The Associated Press

FRESNO, California — The largest U.S. car companies have sought to persuade a federal judge to toss out California's strict tailpipe emissions standards, which they say could wreck the American auto market and lead to job losses at auto plants and dealerships nationwide.

The standards, which were passed into law in 2002, require automakers to build cars and light trucks that emit 30 percent less greenhouse gases by 2016. More than a dozen other states have vowed to adopt them.

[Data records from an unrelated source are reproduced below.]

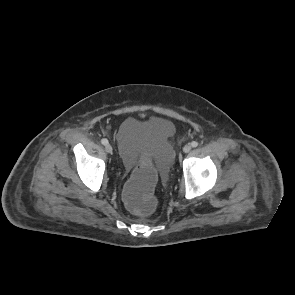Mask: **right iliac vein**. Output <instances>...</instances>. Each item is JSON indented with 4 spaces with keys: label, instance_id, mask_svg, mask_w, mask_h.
<instances>
[{
    "label": "right iliac vein",
    "instance_id": "right-iliac-vein-1",
    "mask_svg": "<svg viewBox=\"0 0 295 295\" xmlns=\"http://www.w3.org/2000/svg\"><path fill=\"white\" fill-rule=\"evenodd\" d=\"M105 150H106L107 153H112L113 148H112V146L110 144H106L105 145Z\"/></svg>",
    "mask_w": 295,
    "mask_h": 295
}]
</instances>
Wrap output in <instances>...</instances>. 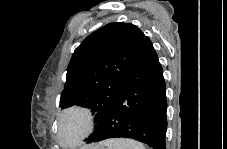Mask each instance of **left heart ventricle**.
<instances>
[{
	"mask_svg": "<svg viewBox=\"0 0 227 149\" xmlns=\"http://www.w3.org/2000/svg\"><path fill=\"white\" fill-rule=\"evenodd\" d=\"M81 128V123L78 120H73L70 122L65 131V136L67 139L73 137Z\"/></svg>",
	"mask_w": 227,
	"mask_h": 149,
	"instance_id": "1",
	"label": "left heart ventricle"
}]
</instances>
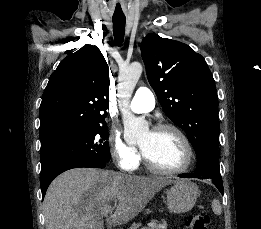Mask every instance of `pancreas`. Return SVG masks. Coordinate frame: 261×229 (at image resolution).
<instances>
[{
	"mask_svg": "<svg viewBox=\"0 0 261 229\" xmlns=\"http://www.w3.org/2000/svg\"><path fill=\"white\" fill-rule=\"evenodd\" d=\"M163 227H166V223H163V225H156V227H152V229H163Z\"/></svg>",
	"mask_w": 261,
	"mask_h": 229,
	"instance_id": "1",
	"label": "pancreas"
}]
</instances>
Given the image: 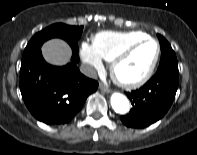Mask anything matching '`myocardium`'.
<instances>
[{"label": "myocardium", "instance_id": "1", "mask_svg": "<svg viewBox=\"0 0 197 155\" xmlns=\"http://www.w3.org/2000/svg\"><path fill=\"white\" fill-rule=\"evenodd\" d=\"M147 42H152L156 45V52L146 72L140 78L135 80H125L122 77H120L118 73V67L120 66V64L124 62L138 47H140L141 45ZM160 53H161V48L159 42L150 36H147L143 39H140L139 41H136L128 45L121 52H119L117 56L111 61L110 74L113 81L117 85L125 89H136L141 87L152 77L156 69L157 63L159 61Z\"/></svg>", "mask_w": 197, "mask_h": 155}]
</instances>
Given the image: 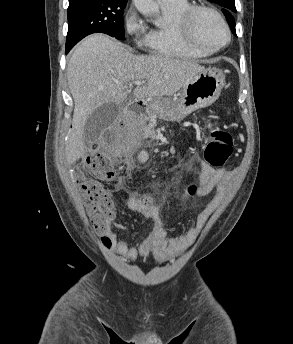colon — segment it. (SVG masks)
<instances>
[{
    "instance_id": "5ec220e1",
    "label": "colon",
    "mask_w": 293,
    "mask_h": 344,
    "mask_svg": "<svg viewBox=\"0 0 293 344\" xmlns=\"http://www.w3.org/2000/svg\"><path fill=\"white\" fill-rule=\"evenodd\" d=\"M210 113L205 118H211ZM233 150L232 136L216 126H213L204 152V160L212 168H219L226 164ZM87 166L91 173L99 179L111 180L117 175L115 162L105 153L98 152L88 157ZM197 188L190 189L192 194ZM85 206L90 222L97 232H103L108 221L114 218V202L109 191L97 181H87L82 185ZM146 205H154L159 202V197L147 195L140 198Z\"/></svg>"
}]
</instances>
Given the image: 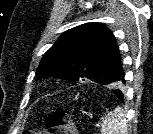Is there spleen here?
I'll list each match as a JSON object with an SVG mask.
<instances>
[{"mask_svg":"<svg viewBox=\"0 0 153 134\" xmlns=\"http://www.w3.org/2000/svg\"><path fill=\"white\" fill-rule=\"evenodd\" d=\"M127 120L120 107L108 112L101 124V134H126Z\"/></svg>","mask_w":153,"mask_h":134,"instance_id":"1","label":"spleen"}]
</instances>
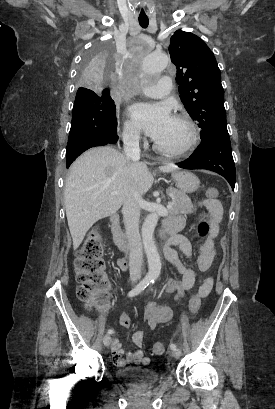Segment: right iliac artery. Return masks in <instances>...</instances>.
Masks as SVG:
<instances>
[{
  "label": "right iliac artery",
  "mask_w": 275,
  "mask_h": 409,
  "mask_svg": "<svg viewBox=\"0 0 275 409\" xmlns=\"http://www.w3.org/2000/svg\"><path fill=\"white\" fill-rule=\"evenodd\" d=\"M152 279L150 277H145L135 288H133L129 293L128 297H133L141 293L150 283ZM109 334L113 333V330H108Z\"/></svg>",
  "instance_id": "1"
}]
</instances>
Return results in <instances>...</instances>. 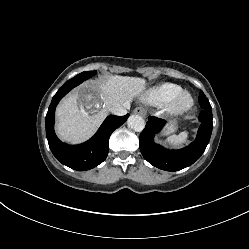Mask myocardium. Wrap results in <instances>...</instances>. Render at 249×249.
<instances>
[{
  "mask_svg": "<svg viewBox=\"0 0 249 249\" xmlns=\"http://www.w3.org/2000/svg\"><path fill=\"white\" fill-rule=\"evenodd\" d=\"M193 104V96L189 92L182 91L168 104L167 110L172 115H182L188 112Z\"/></svg>",
  "mask_w": 249,
  "mask_h": 249,
  "instance_id": "f54148a6",
  "label": "myocardium"
}]
</instances>
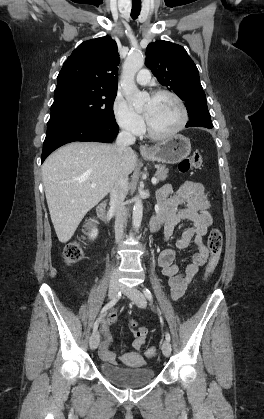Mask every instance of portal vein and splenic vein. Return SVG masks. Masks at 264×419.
I'll use <instances>...</instances> for the list:
<instances>
[{"mask_svg": "<svg viewBox=\"0 0 264 419\" xmlns=\"http://www.w3.org/2000/svg\"><path fill=\"white\" fill-rule=\"evenodd\" d=\"M157 182H158V181H157V178H155V177H154V178H152V184H153V185H156V184H157ZM91 187H96V183H94V182H93V183H91Z\"/></svg>", "mask_w": 264, "mask_h": 419, "instance_id": "obj_1", "label": "portal vein and splenic vein"}]
</instances>
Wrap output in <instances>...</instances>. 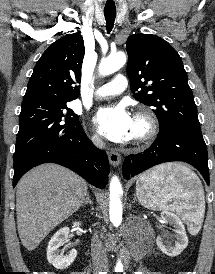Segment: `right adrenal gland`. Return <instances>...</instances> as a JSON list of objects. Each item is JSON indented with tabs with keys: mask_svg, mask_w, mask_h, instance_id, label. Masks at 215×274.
I'll return each instance as SVG.
<instances>
[{
	"mask_svg": "<svg viewBox=\"0 0 215 274\" xmlns=\"http://www.w3.org/2000/svg\"><path fill=\"white\" fill-rule=\"evenodd\" d=\"M86 204L92 205V201H91V199H90V194H89V192L86 193V199H85V201L83 202L82 206H84V205H86Z\"/></svg>",
	"mask_w": 215,
	"mask_h": 274,
	"instance_id": "2a0ac1e0",
	"label": "right adrenal gland"
}]
</instances>
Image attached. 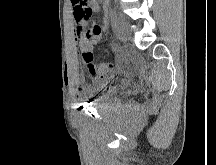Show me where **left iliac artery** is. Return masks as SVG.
Listing matches in <instances>:
<instances>
[{
    "label": "left iliac artery",
    "instance_id": "obj_1",
    "mask_svg": "<svg viewBox=\"0 0 216 165\" xmlns=\"http://www.w3.org/2000/svg\"><path fill=\"white\" fill-rule=\"evenodd\" d=\"M118 16L115 11L111 12V23L115 27Z\"/></svg>",
    "mask_w": 216,
    "mask_h": 165
}]
</instances>
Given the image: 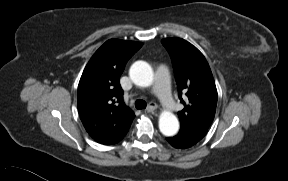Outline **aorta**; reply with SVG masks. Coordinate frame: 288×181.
<instances>
[{
    "mask_svg": "<svg viewBox=\"0 0 288 181\" xmlns=\"http://www.w3.org/2000/svg\"><path fill=\"white\" fill-rule=\"evenodd\" d=\"M153 70L145 61H137L130 68V78L135 85L148 87L153 83ZM159 129L165 136H173L179 130V121L170 111H163L159 117Z\"/></svg>",
    "mask_w": 288,
    "mask_h": 181,
    "instance_id": "obj_1",
    "label": "aorta"
}]
</instances>
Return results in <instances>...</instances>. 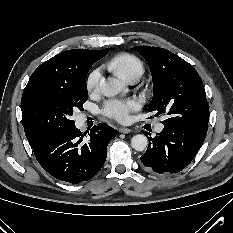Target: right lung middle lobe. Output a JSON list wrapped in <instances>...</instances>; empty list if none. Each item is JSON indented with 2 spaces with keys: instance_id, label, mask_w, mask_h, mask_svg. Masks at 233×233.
Listing matches in <instances>:
<instances>
[{
  "instance_id": "right-lung-middle-lobe-1",
  "label": "right lung middle lobe",
  "mask_w": 233,
  "mask_h": 233,
  "mask_svg": "<svg viewBox=\"0 0 233 233\" xmlns=\"http://www.w3.org/2000/svg\"><path fill=\"white\" fill-rule=\"evenodd\" d=\"M90 67L72 85L38 84L24 91L21 99L26 137L33 146L39 139L75 125L73 112L83 110L88 99L86 78Z\"/></svg>"
}]
</instances>
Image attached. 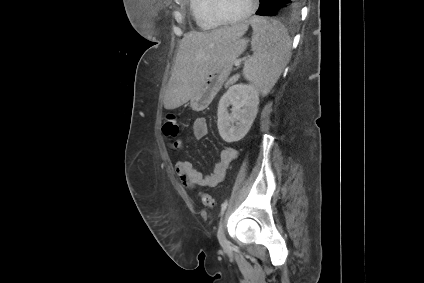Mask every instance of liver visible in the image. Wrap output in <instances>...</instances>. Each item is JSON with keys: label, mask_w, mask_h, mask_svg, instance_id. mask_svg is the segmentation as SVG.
Here are the masks:
<instances>
[{"label": "liver", "mask_w": 424, "mask_h": 283, "mask_svg": "<svg viewBox=\"0 0 424 283\" xmlns=\"http://www.w3.org/2000/svg\"><path fill=\"white\" fill-rule=\"evenodd\" d=\"M248 26V22H243L209 32L193 31L185 34L180 41L165 92V109H175L188 102L214 67L224 47L241 38Z\"/></svg>", "instance_id": "1"}]
</instances>
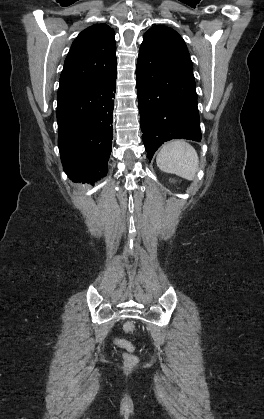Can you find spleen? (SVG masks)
I'll use <instances>...</instances> for the list:
<instances>
[{
    "mask_svg": "<svg viewBox=\"0 0 264 419\" xmlns=\"http://www.w3.org/2000/svg\"><path fill=\"white\" fill-rule=\"evenodd\" d=\"M157 166L166 173L176 174L193 180L199 169L196 150L184 140H173L164 144L156 158Z\"/></svg>",
    "mask_w": 264,
    "mask_h": 419,
    "instance_id": "spleen-1",
    "label": "spleen"
}]
</instances>
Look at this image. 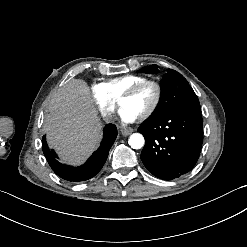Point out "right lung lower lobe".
Segmentation results:
<instances>
[{
	"label": "right lung lower lobe",
	"mask_w": 247,
	"mask_h": 247,
	"mask_svg": "<svg viewBox=\"0 0 247 247\" xmlns=\"http://www.w3.org/2000/svg\"><path fill=\"white\" fill-rule=\"evenodd\" d=\"M117 137V128L113 124H107L104 128L103 140L100 147L92 154L84 165L72 167L60 163L56 153L49 149L46 136L42 138L43 153L52 170L62 179L72 182H80L94 177L103 167L109 154V150Z\"/></svg>",
	"instance_id": "right-lung-lower-lobe-1"
}]
</instances>
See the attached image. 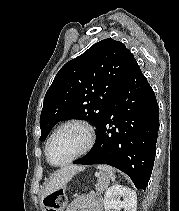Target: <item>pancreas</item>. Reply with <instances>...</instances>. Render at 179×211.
Instances as JSON below:
<instances>
[{
	"label": "pancreas",
	"instance_id": "pancreas-1",
	"mask_svg": "<svg viewBox=\"0 0 179 211\" xmlns=\"http://www.w3.org/2000/svg\"><path fill=\"white\" fill-rule=\"evenodd\" d=\"M107 185H108L107 181L99 180L98 183L96 184V193L98 195H101V193L105 190Z\"/></svg>",
	"mask_w": 179,
	"mask_h": 211
}]
</instances>
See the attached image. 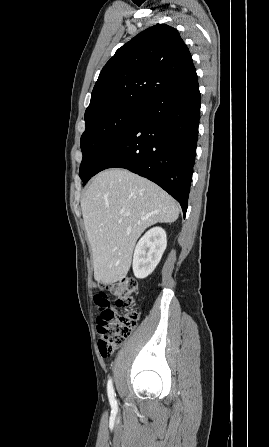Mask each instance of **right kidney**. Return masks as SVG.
Here are the masks:
<instances>
[{"mask_svg": "<svg viewBox=\"0 0 269 447\" xmlns=\"http://www.w3.org/2000/svg\"><path fill=\"white\" fill-rule=\"evenodd\" d=\"M167 245V235L163 227H151L140 237L133 255L135 277L143 279L152 273L159 263Z\"/></svg>", "mask_w": 269, "mask_h": 447, "instance_id": "1", "label": "right kidney"}]
</instances>
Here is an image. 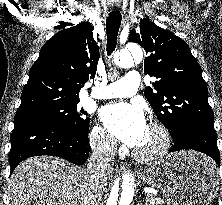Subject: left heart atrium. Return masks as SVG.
<instances>
[{"label": "left heart atrium", "mask_w": 222, "mask_h": 205, "mask_svg": "<svg viewBox=\"0 0 222 205\" xmlns=\"http://www.w3.org/2000/svg\"><path fill=\"white\" fill-rule=\"evenodd\" d=\"M101 117L107 128L130 147L140 143L148 127L144 112L137 104L108 105L102 110Z\"/></svg>", "instance_id": "39dd6f15"}]
</instances>
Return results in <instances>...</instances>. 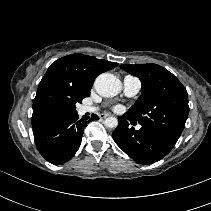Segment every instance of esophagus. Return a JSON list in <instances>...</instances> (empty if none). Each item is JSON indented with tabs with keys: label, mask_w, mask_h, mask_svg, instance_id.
<instances>
[{
	"label": "esophagus",
	"mask_w": 211,
	"mask_h": 211,
	"mask_svg": "<svg viewBox=\"0 0 211 211\" xmlns=\"http://www.w3.org/2000/svg\"><path fill=\"white\" fill-rule=\"evenodd\" d=\"M110 116V114H107V113H102V114H100V118H107V117H109Z\"/></svg>",
	"instance_id": "34e87169"
}]
</instances>
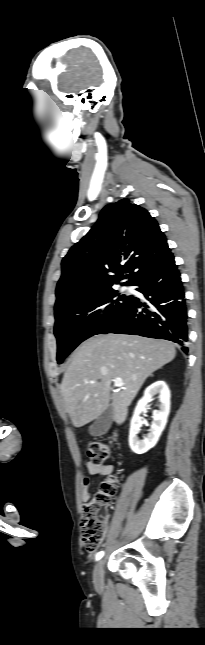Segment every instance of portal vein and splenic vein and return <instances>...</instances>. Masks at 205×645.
<instances>
[{
  "label": "portal vein and splenic vein",
  "mask_w": 205,
  "mask_h": 645,
  "mask_svg": "<svg viewBox=\"0 0 205 645\" xmlns=\"http://www.w3.org/2000/svg\"><path fill=\"white\" fill-rule=\"evenodd\" d=\"M113 382H114V386L118 388H122L125 385V383L121 378H116L113 380Z\"/></svg>",
  "instance_id": "obj_1"
}]
</instances>
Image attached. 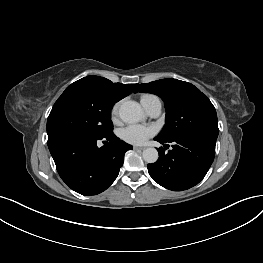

The auto industry has also filed three federal suits challenging the validity of the rules, asking the courts to scrap the standards on grounds they require manufacturers to produce vehicles using too many different fuel efficiency standards. Lawyers for both sides presented arguments Monday before Judge Anthony Ishii, who is expected to issue a decision as soon as next week.

California can set its own vehicle pollution standards because it started regulating air pollution before the U.S. Environmental Protection Agency was created.

"It is undisputed that this regulation will lead to job losses - the only question is the magnitude," said Andrew Clubok, a lawyer in Washington for the Alliance of Automobile Manufacturers, an industry group that represents the 10 largest U.S. automakers.

California cannot enforce its tailpipe rules for cars sold in the state until it gets a waiver from the Environmental Protection Agency exempting it from national greenhouse gas pollution standards set under the federal Clean Air Act. California and 14 other states sued the agency this month, saying that the waiver was crucial to meeting the provisions of a separate state global warming law that seeks to reduce those emissions statewide 25 percent by 2020.

"The auto companies are waging an all-out assault on the state of California," said Jerry Brown, the attorney general of California, in an interview.

Whistle-blower files lawsuit

An employee at a California plant run jointly by General Motors and Toyota is accusing her managers of allowing serious defects to go unchecked, including faulty seat belts and braking, and retaliating when she resisted, according to a lawsuit filed this month, The Associated Press reported from Tokyo.

In the case, before Alameda County Superior Court in California, Katy Cameron, a certified auditor at the joint venture, charged that management had routinely deleted or downgraded defects from her reports on vehicles since 2005. Toyota in Japan declined comment on the lawsuit, saying it was still looking into the allegations.